Liputan6.com, Jakarta - Pada tengah malam tanggal 1 Juli 1997, Hong Kong kembali ke pemerintahan Tiongkok dalam sebuah upacara yang dihadiri oleh Perdana Menteri Inggris Tony Blair, Pangeran Charles dari Wales, Presiden China Jiang Zemin dan Menteri Luar Negeri AS Madeleine Albright.
Namun, proses tersebut juga tidak berjalan dengan mulus begitu saja. Warga Hong Kong memprotes pergantian tersebut.
Baca Juga
Advertisement
Pada tahun 1839, Inggris menginvasi Tiongkok untuk menghancurkan oposisi terhadap campur tangannya dalam urusan ekonomi, sosial, dan politik negara itu. Salah satu tindakan perang pertama Inggris adalah menduduki Hong Kong, pulau yang jarang penduduknya di lepas pantai China tenggara.
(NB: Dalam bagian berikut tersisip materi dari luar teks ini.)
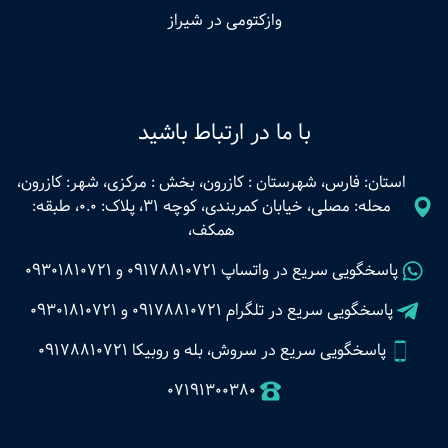
وازکتومی در شیراز
با ما در ارتباط باشید
استان: فارس، شهرستان : کازرون، بخش : مرکزی، شهر: کازرون،
محله: مصلی، خیابان کمربندی، کوچه 31، پلاک: 0.0، طبقه:
همکف،
پاسخگویی سریع در واتساپ
09178810721
و
09301810721
پاسخگویی سریع در تلگرام
09178810721
و
09301810721
پاسخگویی سریع در سروش، بله و روبیکا 09178810721
07191300380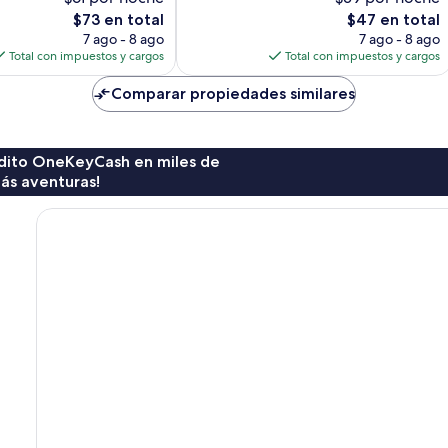
opiniones
El
El
$73 en total
$47 en total
precio
precio
7 ago - 8 ago
7 ago - 8 ago
actual
actual
Total con impuestos y cargos
Total con impuestos y cargos
es
es
de
de
Comparar propiedades similares
$73
$47
rédito OneKeyCash en miles de
ás aventuras!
Pada tahun 1841, China menyerahkan pulau itu kepada Inggris dengan penandatanganan Konvensi Chuenpi, dan pada tahun 1842 Perjanjian Nanking ditandatangani, secara resmi mengakhiri Perang Opium Pertama.
Kekuasaan Inggris Atas Hong Kong
Koloni baru Inggris berkembang sebagai pusat perdagangan Timur-Barat dan sebagai gerbang komersial dan pusat distribusi untuk China selatan.
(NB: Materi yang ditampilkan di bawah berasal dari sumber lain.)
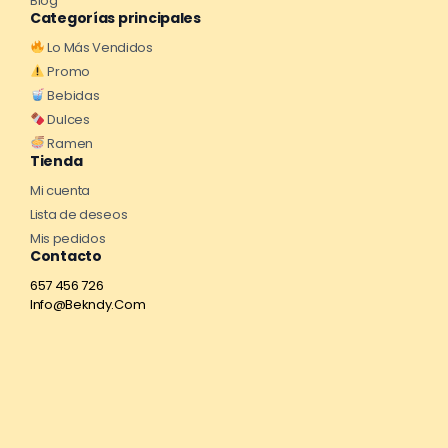
Blog
Categorías principales
Lo Más Vendidos
Promo
Bebidas
Dulces
Ramen
Tienda
Mi cuenta
Lista de deseos
Mis pedidos
Contacto
657 456 726
Info@Bekndy.Com
¡No te pierdas ningún evento!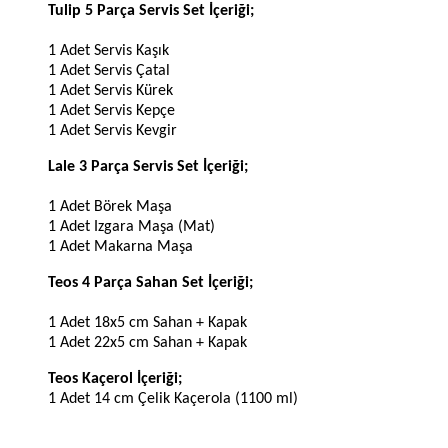
Tulip 5 Parça Servis Set İçeriği;
1 Adet Servis Kaşık
1 Adet Servis Çatal
1 Adet Servis Kürek
1 Adet Servis Kepçe
1 Adet Servis Kevgir
Lale 3 Parça Servis Set İçeriği;
1 Adet Börek Maşa
1 Adet Izgara Maşa (Mat)
1 Adet Makarna Maşa
Teos 4 Parça Sahan Set İçeriği;
1 Adet 18x5 cm Sahan + Kapak
1 Adet 22x5 cm Sahan + Kapak
Teos Kaçerol İçeriği;
1 Adet 14 cm Çelik Kaçerola (1100 ml)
Pada tahun 1898, Inggris diberi tambahan 99 tahun untuk berkuasa atas Hong Kong di bawah Konvensi Peking Kedua.
Pada bulan September 1984, setelah bertahun-tahun melakukan negosiasi, Inggris dan China menandatangani perjanjian resmi menyetujui pergantian pulau tahun 1997 dengan imbalan janji China untuk melestarikan sistem kapitalis Hong Kong.
Pada 1 Juli 1997, Hong Kong secara damai diserahkan ke Tiongkok dalam sebuah upacara yang dihadiri oleh banyak pejabat tinggi China, Inggris, dan internasional. Kepala eksekutif di bawah pemerintahan Hong Kong yang baru, Tung Chee Hwa, merumuskan kebijakan berdasarkan konsep "satu negara, dua sistem," sehingga menjaga peran Hong Kong sebagai pusat kapitalis utama di Asia.
Advertisement
Terancam RUU Keamanan Nasional
Sejarah ini pun sangat erat kaitannya dengan apa yang terjadi saat ini antara Hong Kong dan China.
China telah mengesahkan RUU keamanan nasional yang mengacam kebebasan Hong Kong sebagai wilayah tersendiri serta ideologi "satu negara,dua sistem."
Meskipun China belum secara resmi mengkonfirmasi undang-undang tersebut telah disahkan, dan teks RUU tersebut juga belum dipublikasikan, tetapi beberapa rincian telah muncul.
Itu akan membuat tindakan kriminal termasuk pemisahan diri, subversi dari pemerintah pusat, terorisme dan kolusi dengan kekuatan asing atau eksternal.
Kantor keamanan nasional baru di Hong Kong juga akan menangani kasus-kasus keamanan nasional, tetapi juga akan memiliki kekuatan lain seperti mengawasi pendidikan tentang keamanan nasional di sekolah-sekolah Hong Kong.
Pemerintah Hong Kong akan diminta untuk melakukan sebagian besar penegakan hukum di bawah undang-undang yang baru, tetapi Beijing akan dapat mengesampingkan otoritas Hong Kong dalam beberapa kasus.